● Task goal
Starting with the line "Rendered at 1500 by 844 pixels." and going on through the last of the rows, copy those lines again, changing "bounding box" to "enclosing box" and keeping all other text as it is.

● Raw records
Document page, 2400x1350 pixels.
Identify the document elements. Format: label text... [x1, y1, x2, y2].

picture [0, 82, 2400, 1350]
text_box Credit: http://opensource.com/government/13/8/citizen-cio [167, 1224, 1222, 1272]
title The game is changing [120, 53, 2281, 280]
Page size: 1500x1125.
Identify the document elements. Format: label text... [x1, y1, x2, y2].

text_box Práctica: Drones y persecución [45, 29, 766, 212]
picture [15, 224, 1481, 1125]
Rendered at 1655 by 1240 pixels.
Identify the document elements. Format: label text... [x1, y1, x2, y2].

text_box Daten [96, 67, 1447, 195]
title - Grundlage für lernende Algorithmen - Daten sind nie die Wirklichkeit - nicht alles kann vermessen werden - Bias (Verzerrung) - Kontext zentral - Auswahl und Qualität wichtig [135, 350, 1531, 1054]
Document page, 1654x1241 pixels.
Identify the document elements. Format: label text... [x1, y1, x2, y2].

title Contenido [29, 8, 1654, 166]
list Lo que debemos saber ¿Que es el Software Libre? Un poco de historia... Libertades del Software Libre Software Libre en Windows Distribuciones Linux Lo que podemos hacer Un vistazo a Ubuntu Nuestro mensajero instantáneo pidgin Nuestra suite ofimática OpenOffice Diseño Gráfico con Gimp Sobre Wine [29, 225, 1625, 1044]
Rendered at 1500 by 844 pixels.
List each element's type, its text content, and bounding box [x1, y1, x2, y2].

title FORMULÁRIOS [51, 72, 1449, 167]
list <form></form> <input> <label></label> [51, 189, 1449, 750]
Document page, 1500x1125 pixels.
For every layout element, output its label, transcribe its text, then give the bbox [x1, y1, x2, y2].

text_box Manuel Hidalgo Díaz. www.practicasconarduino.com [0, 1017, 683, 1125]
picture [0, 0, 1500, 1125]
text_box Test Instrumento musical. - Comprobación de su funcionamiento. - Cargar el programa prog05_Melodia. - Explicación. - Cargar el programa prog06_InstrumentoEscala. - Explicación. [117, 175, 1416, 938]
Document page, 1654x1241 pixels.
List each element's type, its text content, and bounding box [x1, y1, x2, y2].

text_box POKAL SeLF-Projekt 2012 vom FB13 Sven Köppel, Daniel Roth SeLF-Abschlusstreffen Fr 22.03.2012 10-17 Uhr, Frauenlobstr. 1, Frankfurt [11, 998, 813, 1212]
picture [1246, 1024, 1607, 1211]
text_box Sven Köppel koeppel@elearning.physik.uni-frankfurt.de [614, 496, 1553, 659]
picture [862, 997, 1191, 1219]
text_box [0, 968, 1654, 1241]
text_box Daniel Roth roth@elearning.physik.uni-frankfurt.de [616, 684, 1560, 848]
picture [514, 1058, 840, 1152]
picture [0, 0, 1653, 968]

● Complete output
Rendered at 1500 by 844 pixels.
List each element's type, its text content, and enclosing box [x1, y1, x2, y2].

title FORMULÁRIOS [51, 72, 1449, 167]
list <form></form> <input> <label></label> [51, 189, 1449, 750]
Document page, 1500x1125 pixels.
For every layout element, output its label, transcribe its text, then give the bbox [x1, y1, x2, y2].

text_box Manuel Hidalgo Díaz. www.practicasconarduino.com [0, 1017, 683, 1125]
picture [0, 0, 1500, 1125]
text_box Test Instrumento musical. - Comprobación de su funcionamiento. - Cargar el programa prog05_Melodia. - Explicación. - Cargar el programa prog06_InstrumentoEscala. - Explicación. [117, 175, 1416, 938]
Document page, 1654x1241 pixels.
List each element's type, its text content, and enclosing box [x1, y1, x2, y2].

text_box POKAL SeLF-Projekt 2012 vom FB13 Sven Köppel, Daniel Roth SeLF-Abschlusstreffen Fr 22.03.2012 10-17 Uhr, Frauenlobstr. 1, Frankfurt [11, 998, 813, 1212]
picture [1246, 1024, 1607, 1211]
text_box Sven Köppel koeppel@elearning.physik.uni-frankfurt.de [614, 496, 1553, 659]
picture [862, 997, 1191, 1219]
text_box [0, 968, 1654, 1241]
text_box Daniel Roth roth@elearning.physik.uni-frankfurt.de [616, 684, 1560, 848]
picture [514, 1058, 840, 1152]
picture [0, 0, 1653, 968]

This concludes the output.